Separadamente, a entrada holandesa foi desqualificada por causa de um suposto confronto com uma operadora de câmera.
Embora as brigas tenham ofuscado parcialmente a vitória, Nemo acrescentou que eles continuaram focados em contar a sua história, “porque foi – e ainda estou convencido de que é – uma história importante para contar”.
“Saber que teve um impacto, e que muitas pessoas encontraram algo nisso, e muitas pessoas ganharam algo com isso, especialmente jovens queer, isso me deixa muito feliz.”
Nemo, que tinha 24 anos na época do concurso, tornou-se o primeiro artista não binário a vencer o Eurovision.
Apropriadamente, eles escreveram a música vencedora, The Code, para explicar como chegaram a um acordo com sua identidade.

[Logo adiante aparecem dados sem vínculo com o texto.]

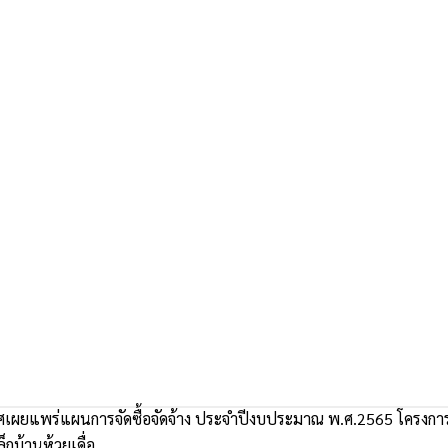
ผยแพร่แผนการจัดซื้อจัดจ้าง ประจำปีงบประมาณ พ.ศ.2565 โครงการจัด
็กบ้านห้วยเดื่อ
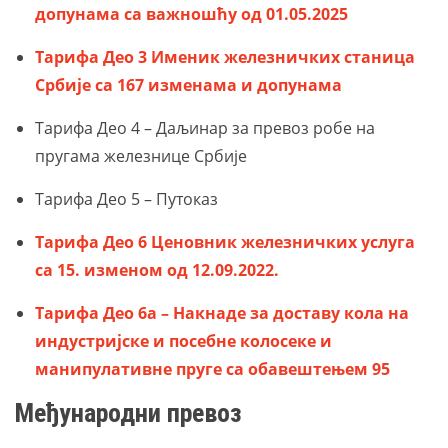
допунама са важношћу од 01.05.2025
Тарифа Део 3 Именик железничких станица
Србије са 167 изменама и допунама
Тарифа Део 4 – Даљинар за превоз робе на
пругама железнице Србије
Тарифа Део 5 – Путоказ
Тарифа Део 6 Ценовник железничких услуга
са 15. изменом од 12.09.2022.
Тарифа Део 6а – Накнаде за доставу кола на
индустријске и посебне колосеке и
манипулативне пруге са обавештењем 95
Међународни превоз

A vitória representou um grande momento para a comunidade LGBTQ que, durante muito tempo, tratou a Eurovisão como um porto seguro.
“Foi só logo depois da Eurovisão que comecei a perceber a escala do que este momento significava para muitas pessoas”, disse Nemo.

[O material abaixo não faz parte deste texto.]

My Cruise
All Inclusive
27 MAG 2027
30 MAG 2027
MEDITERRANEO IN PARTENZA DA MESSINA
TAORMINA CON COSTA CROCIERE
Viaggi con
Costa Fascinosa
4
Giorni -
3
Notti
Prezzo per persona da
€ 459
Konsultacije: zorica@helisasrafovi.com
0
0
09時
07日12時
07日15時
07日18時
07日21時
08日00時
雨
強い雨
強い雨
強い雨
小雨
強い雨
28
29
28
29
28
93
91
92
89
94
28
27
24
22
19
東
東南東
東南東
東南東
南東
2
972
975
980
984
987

Eles disseram que sua vitória gerou uma discussão mais ampla em seu próprio país, inclusive em torno da oferta de uma opção de terceiro gênero nos passaportes – algo que a Suíça tem resistido até agora.

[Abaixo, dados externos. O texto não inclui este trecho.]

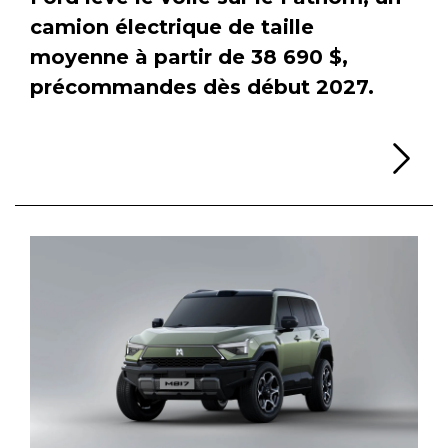
camion électrique de taille
moyenne à partir de 38 690 $,
précommandes dès début 2027.
Li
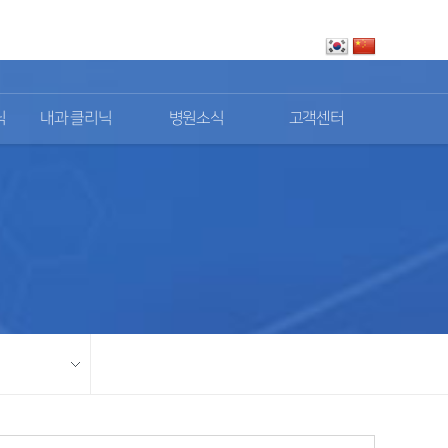
로그인
회원가입
닉
내과 클리닉
병원소식
고객센터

Mas eles também sentiram que a vitória deu a “muitas pessoas queer esperança e sentimento de compreensão e finalmente vistas”.
“Eu não cresci com uma pessoa não binária para admirar. Acho que recentemente surgiram esses modelos”, acrescentaram. “Estou muito grato por fazer parte deste momento.”
‘Loucura pós-Eurovisão’
Nemo, que cresceu na Suíça, mora em Berlim há alguns anos e mudou-se recentemente para Londres.
Eles disseram que a inspiração para seu novo single, Eurostar, veio quando pegaram o trem de Paris para a capital do Reino Unido, em julho.
“Naquela altura, eu estava na fase mais louca da loucura pós-Eurovisão, que era não dormir todos os dias, ir para a próxima paragem, e senti que o comboio incorporava tudo isso.”
“Eu quero dançar, quero festejar, fazer como ninguém antes”, Nemo canta em uma faixa que trata de viver a vida no momento e se deixar levar pela música.
Eles disseram que a música também era uma metáfora para sua chegada a Londres, cidade que descreveram como “inspiradora”.
Nemo descreveu a experiência da Eurovisão como uma de “altos e baixos loucos”.
“Eu era um artista radicado na Suíça que algumas pessoas da Suíça conheciam e de repente você tem olhos de todo o mundo ao seu redor”, disseram eles.
Por enquanto, eles estão focados em fazer música e aproveitar o momento. Mas será que conseguirão transformar a sua vitória em fama duradoura?
Alguns vencedores da Eurovisão têm claramente – como Banda pop sueca Abba e Banda italiana Moonlight. A maioria, entretanto, não o faz.
“Não sei se meu objetivo é me tornar Abba”, disseram. “Acho que o objetivo para mim é encontrar minha própria voz.”
Quanto às esperanças do Reino Unido na Eurovisão, depois de Alexander ter recebido os temidos “pontos nulos” do público este ano, Nemo tem o seguinte conselho.
“Eu diria a qualquer artista que esteja pensando em ir ao Eurovision, eu simplesmente faria isso, e acredito que Olly realmente fez isso”, disseram eles.
“Faça isso se você sentir que vai gostar, e você vai gostar, não importa qual seja o resultado.”